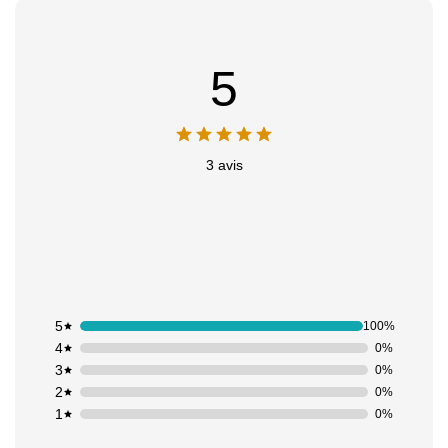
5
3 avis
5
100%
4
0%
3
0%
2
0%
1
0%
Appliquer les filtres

-*-*-

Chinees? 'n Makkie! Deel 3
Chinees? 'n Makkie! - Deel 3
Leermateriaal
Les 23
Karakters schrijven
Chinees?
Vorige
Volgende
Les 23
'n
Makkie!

-*-*-

Задание: Пожалуйста, укажите, сколько строк в данных выше содержат слово «Makkie», учитывая регистр. Ответ дайте одним числом.

Место для ответа: 3